The study's identification of specific weaknesses, such as the sensitivity to compression and the lack of cross-domain generalization, provides clear directions for industrial optimization. Developers of content verification systems must prioritize the development of detectors that are robust to common image processing operations and capable of generalizing across diverse text-rich categories. This may involve integrating more sophisticated feature extraction techniques that focus on the interplay between textual semantics and visual layout structures. The findings serve as a call to action for the industry to invest in more resilient and specialized detection solutions.
Outlook
Looking forward, the development of detection technologies must shift towards a more holistic approach that integrates text semantics with layout structure. The current failure of both traditional detectors and multimodal VLMs to effectively handle structured formats indicates a need for novel architectures that can explicitly model the relationships between text elements and their spatial arrangement. Future research should focus on creating detectors that are inherently aware of typographic inconsistencies, alignment errors, and logical flow anomalies that are characteristic of AI-generated text-rich images.
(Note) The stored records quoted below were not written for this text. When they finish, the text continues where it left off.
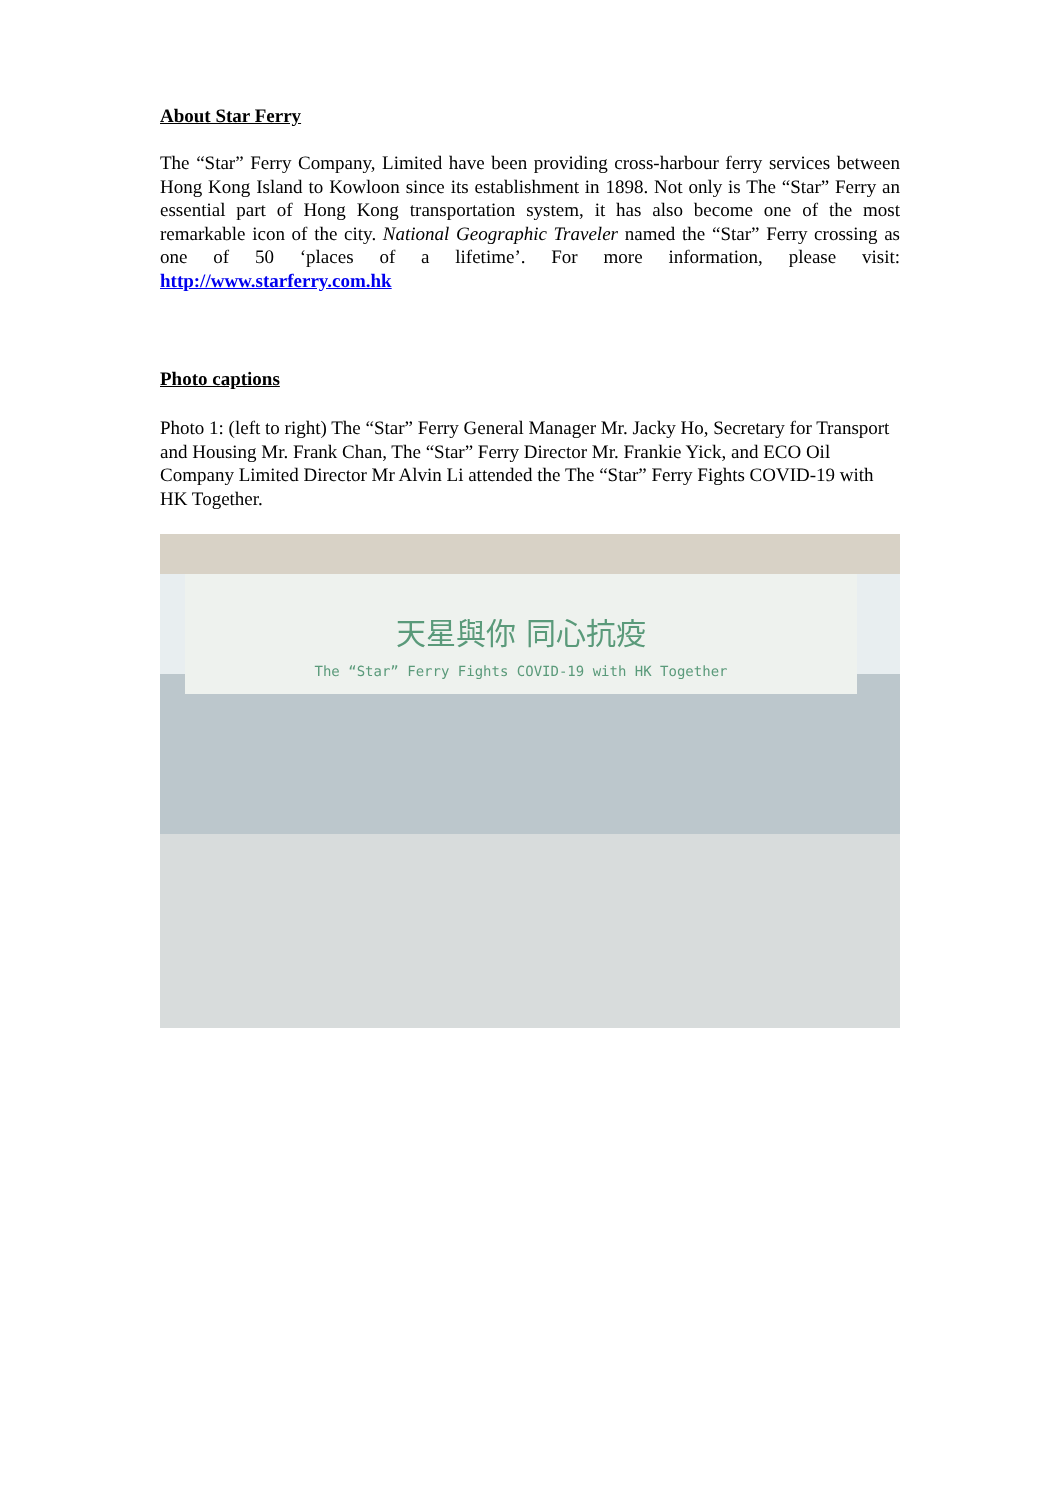About Star Ferry
The “Star” Ferry Company, Limited have been providing cross-harbour ferry services between Hong Kong Island to Kowloon since its establishment in 1898. Not only is The “Star” Ferry an essential part of Hong Kong transportation system, it has also become one of the most remarkable icon of the city. National Geographic Traveler named the “Star” Ferry crossing as one of 50 ‘places of a lifetime’. For more information, please visit: http://www.starferry.com.hk
Photo captions
Photo 1: (left to right) The “Star” Ferry General Manager Mr. Jacky Ho, Secretary for Transport and Housing Mr. Frank Chan, The “Star” Ferry Director Mr. Frankie Yick, and ECO Oil Company Limited Director Mr Alvin Li attended the The “Star” Ferry Fights COVID-19 with HK Together.
天星與你 同心抗疫
The “Star” Ferry Fights COVID-19 with HK Together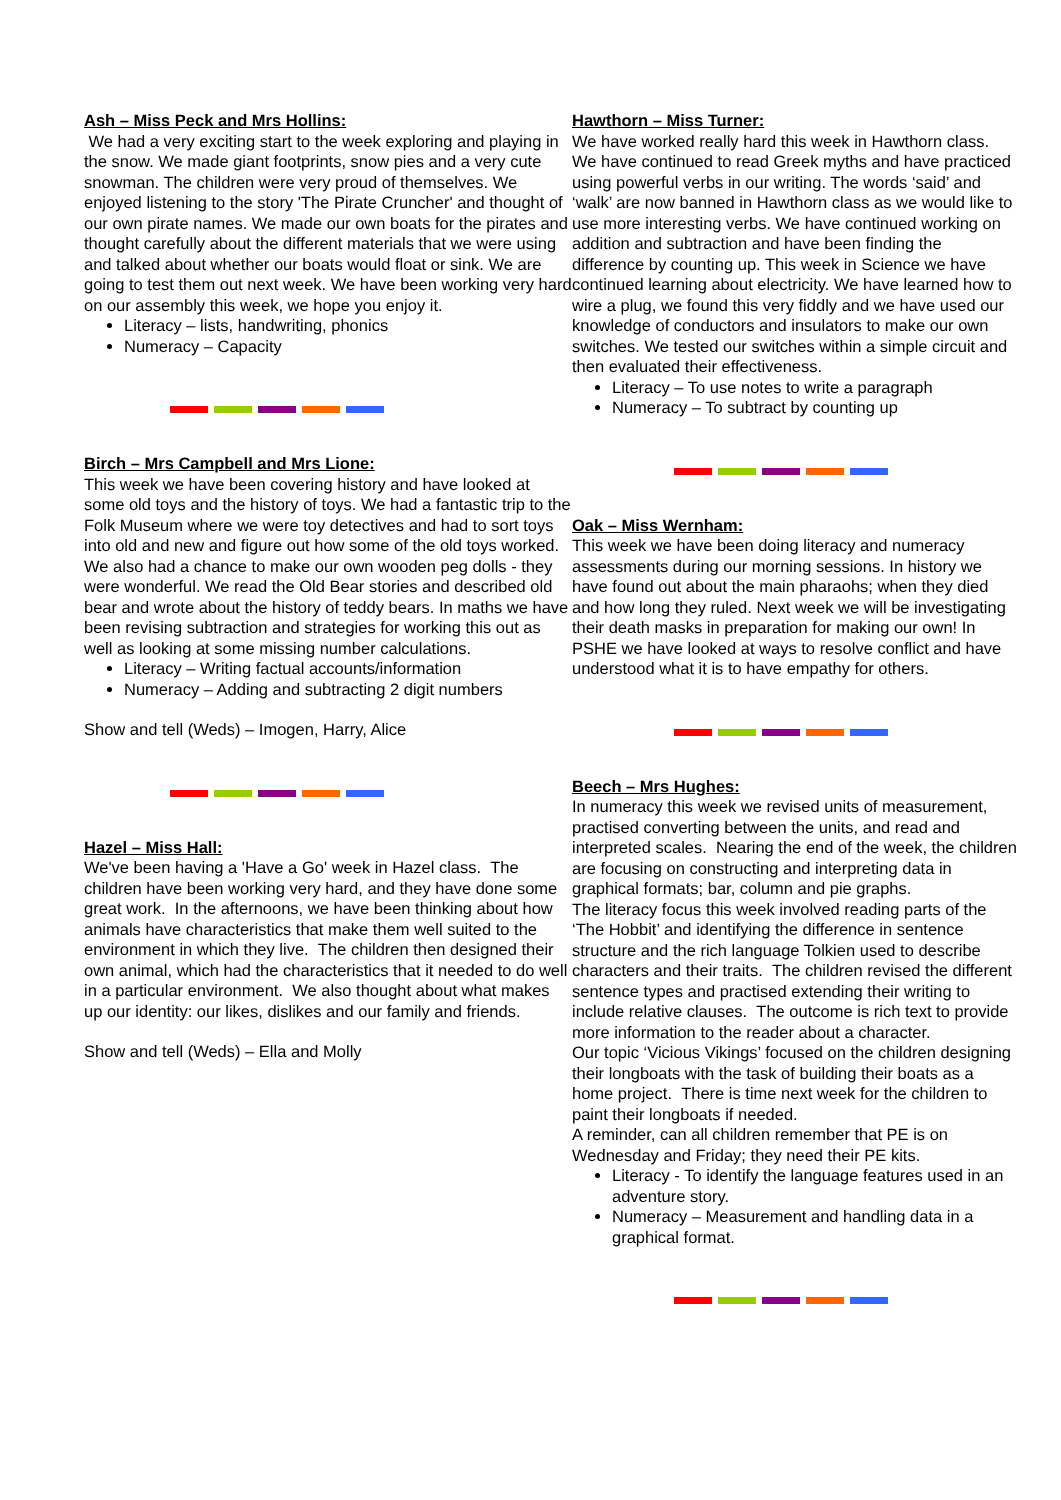Ash – Miss Peck and Mrs Hollins:
We had a very exciting start to the week exploring and playing in the snow. We made giant footprints, snow pies and a very cute snowman. The children were very proud of themselves. We enjoyed listening to the story 'The Pirate Cruncher' and thought of our own pirate names. We made our own boats for the pirates and thought carefully about the different materials that we were using and talked about whether our boats would float or sink. We are going to test them out next week. We have been working very hard on our assembly this week, we hope you enjoy it.
Literacy – lists, handwriting, phonics
Numeracy – Capacity
Birch – Mrs Campbell and Mrs Lione:
This week we have been covering history and have looked at some old toys and the history of toys. We had a fantastic trip to the Folk Museum where we were toy detectives and had to sort toys into old and new and figure out how some of the old toys worked. We also had a chance to make our own wooden peg dolls - they were wonderful. We read the Old Bear stories and described old bear and wrote about the history of teddy bears. In maths we have been revising subtraction and strategies for working this out as well as looking at some missing number calculations.
Literacy – Writing factual accounts/information
Numeracy – Adding and subtracting 2 digit numbers
Show and tell (Weds) – Imogen, Harry, Alice
Hazel – Miss Hall:
We've been having a 'Have a Go' week in Hazel class. The children have been working very hard, and they have done some great work. In the afternoons, we have been thinking about how animals have characteristics that make them well suited to the environment in which they live. The children then designed their own animal, which had the characteristics that it needed to do well in a particular environment. We also thought about what makes up our identity: our likes, dislikes and our family and friends.
Show and tell (Weds) – Ella and Molly
Hawthorn – Miss Turner:
We have worked really hard this week in Hawthorn class. We have continued to read Greek myths and have practiced using powerful verbs in our writing. The words ‘said’ and ‘walk’ are now banned in Hawthorn class as we would like to use more interesting verbs. We have continued working on addition and subtraction and have been finding the difference by counting up. This week in Science we have continued learning about electricity. We have learned how to wire a plug, we found this very fiddly and we have used our knowledge of conductors and insulators to make our own switches. We tested our switches within a simple circuit and then evaluated their effectiveness.
Literacy – To use notes to write a paragraph
Numeracy – To subtract by counting up
Oak – Miss Wernham:
This week we have been doing literacy and numeracy assessments during our morning sessions. In history we have found out about the main pharaohs; when they died and how long they ruled. Next week we will be investigating their death masks in preparation for making our own! In PSHE we have looked at ways to resolve conflict and have understood what it is to have empathy for others.
Beech – Mrs Hughes:
In numeracy this week we revised units of measurement, practised converting between the units, and read and interpreted scales. Nearing the end of the week, the children are focusing on constructing and interpreting data in graphical formats; bar, column and pie graphs.
The literacy focus this week involved reading parts of the ‘The Hobbit’ and identifying the difference in sentence structure and the rich language Tolkien used to describe characters and their traits. The children revised the different sentence types and practised extending their writing to include relative clauses. The outcome is rich text to provide more information to the reader about a character.
Our topic ‘Vicious Vikings’ focused on the children designing their longboats with the task of building their boats as a home project. There is time next week for the children to paint their longboats if needed.
A reminder, can all children remember that PE is on Wednesday and Friday; they need their PE kits.
Literacy - To identify the language features used in an adventure story.
Numeracy – Measurement and handling data in a graphical format.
Additionally, there is a pressing need to enhance the robustness of detection models against post-processing attacks. Techniques that can maintain detection performance under various compression levels and image transformations will be crucial for practical deployment. This may involve training detectors on augmented data that includes diverse compression artifacts and noise patterns, thereby improving their resilience to real-world variations. The goal is to create detection systems that are not only accurate but also stable and reliable in dynamic digital environments. The open-sourcing of the benchmark dataset marks a significant step towards addressing these challenges. By providing a rich and diverse set of examples, it enables the community to experiment with new ideas and validate their effectiveness. As multimodal generation models continue to evolve, the benchmark will serve as a vital tool for tracking progress and identifying emerging threats. The ultimate aim is to establish a new standard for content authenticity verification that can keep pace with the rapid advancements in generative AI, ensuring the integrity of digital information in an increasingly complex landscape.
The integration of advanced linguistic analysis with computer vision techniques holds promise for overcoming current limitations. By leveraging the strengths of both modalities, future detectors may achieve a deeper understanding of the generative process, enabling more accurate and robust identification of synthetic content. This interdisciplinary approach will be key to building trust in digital media and safeguarding against the misuse of AI-generated text-rich images. The journey towards reliable detection is ongoing, but this benchmark provides a solid foundation for the next generation of verification technologies.